[[ Extract open ]]

Our story begins two weeks ago, in the immediate aftermath of the of the Charlottesville neo-Nazi rallies and attacks. Here in the Bay Area, someone commissioned the ‘Resist Fascism’ cake seen in the timelapse Facebook video above. That video has since enjoyed nearly 9,000 views and about 800 shares, inspiring one customer to request ‘Kill Nazis’ cake.
“I was like, ‘Why not?’ I didn’t even think twice about it,” Shotwell told the Easy Bay Express. She made the cake and posted her signature time lapse video on Wednesday afternoon last week. But within hours a few hours, Shotwell’s Facebook page had tuned into a cesspool of online harassment, misogynistic memes, and hundreds of blatantly false one-star reviews from all over the country.

[[ Extract closed ]]
[[ Recorded information open ]]

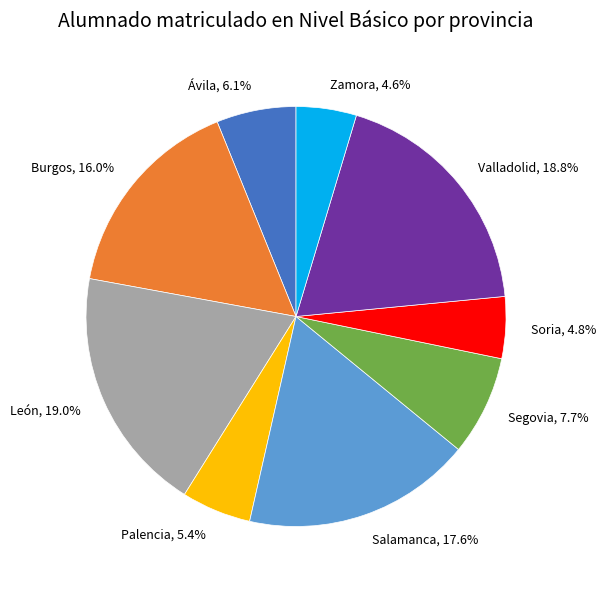

To the nearest percent, what is the difference between the largest and smallest slice percentages?

14%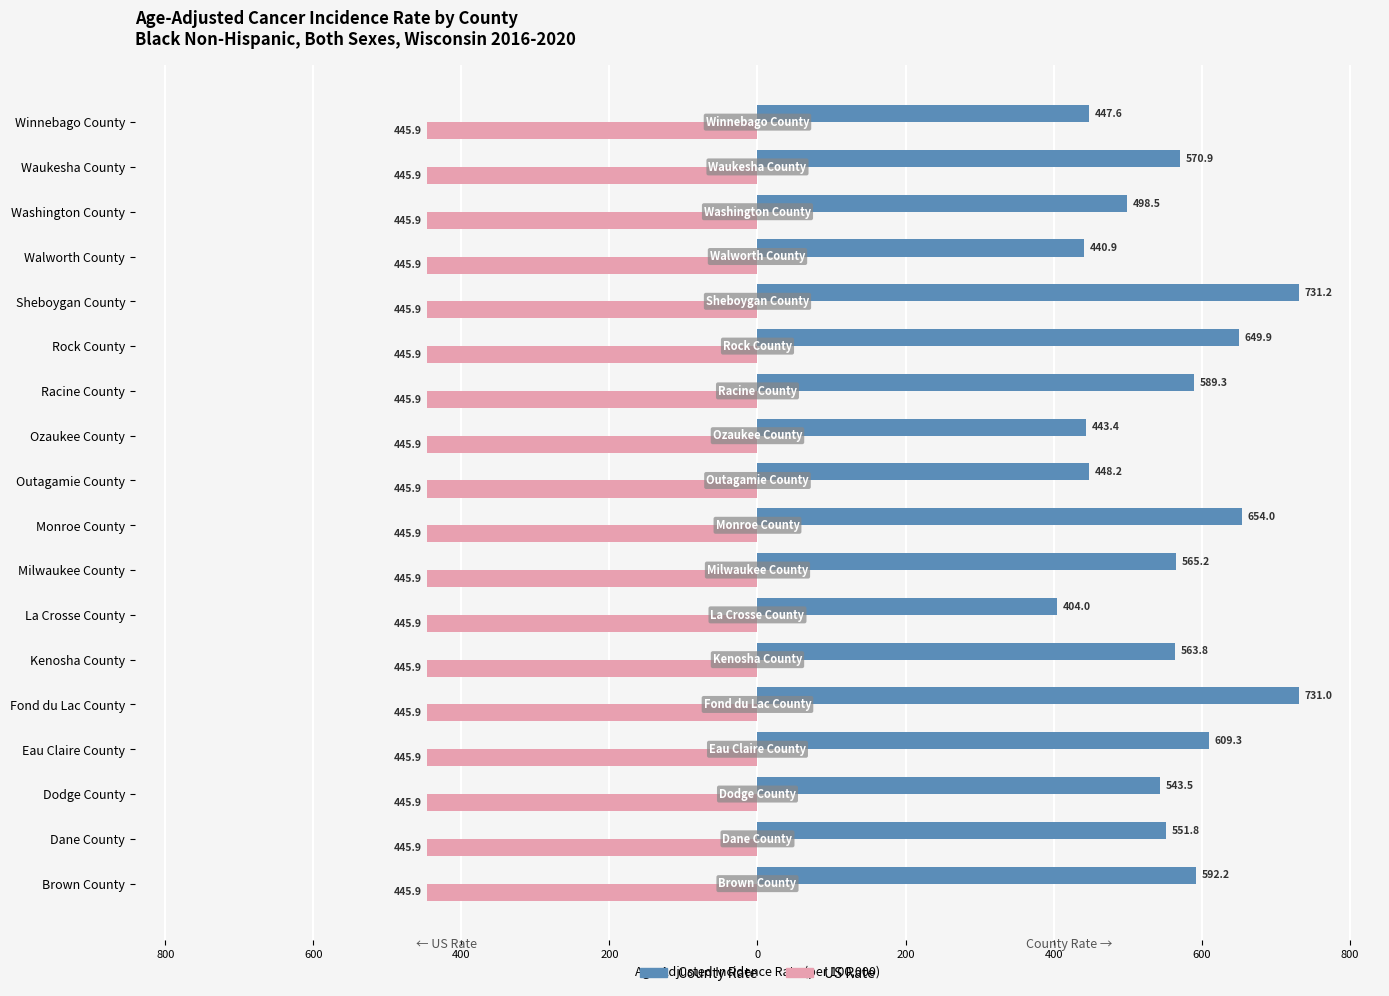

What is the sum of all County Rate values?

10034.7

[[ Recorded information closed ]]

→ Questions
1: Decide whether each statement agrees with the cake passage, answering yes or no and quoting the deciding words: (a) The "Resist Fascism" video has been shared about 800 times. (b) Shotwell hesitated before agreeing to make the "Kill Nazis" cake. (c) Shotwell posted her time lapse video on a Wednesday afternoon.
2: Write a few more sentences of the cake passage, starting after its last sentence.
The listing is separate material and has no connection to the cake passage.

→ Response list
1:
(a) Yes: "nearly 9,000 views and about 800 shares"
(b) No: "I didn’t even think twice about it"
(c) Yes: "posted her signature time lapse video on Wednesday afternoon last week"

2:
“They were saying there were maggots in the cake, it was spoiled, there was a rat in the cake, a bike lock in the cake,” she said. “They were all fake. Some complained about bad customer service in my bakery but I don’t even have a storefront.”
The negative reviews have now pretty much been scrubbed from the Ashley Shotwell Cakes Facebook page but the ‘Kill Nazis’ cake video has been removed as well. You can, however, still see the ‘Kill Nazis’ cake video on Instagram embedded at the top of this post.
It does not sounds as if Shotwell is willing to make another ‘KiIl Nazis’ cake, even if you ask nicely. "I'd probably suggest it say 'Punch Nazis' instead," she told the Chronicle.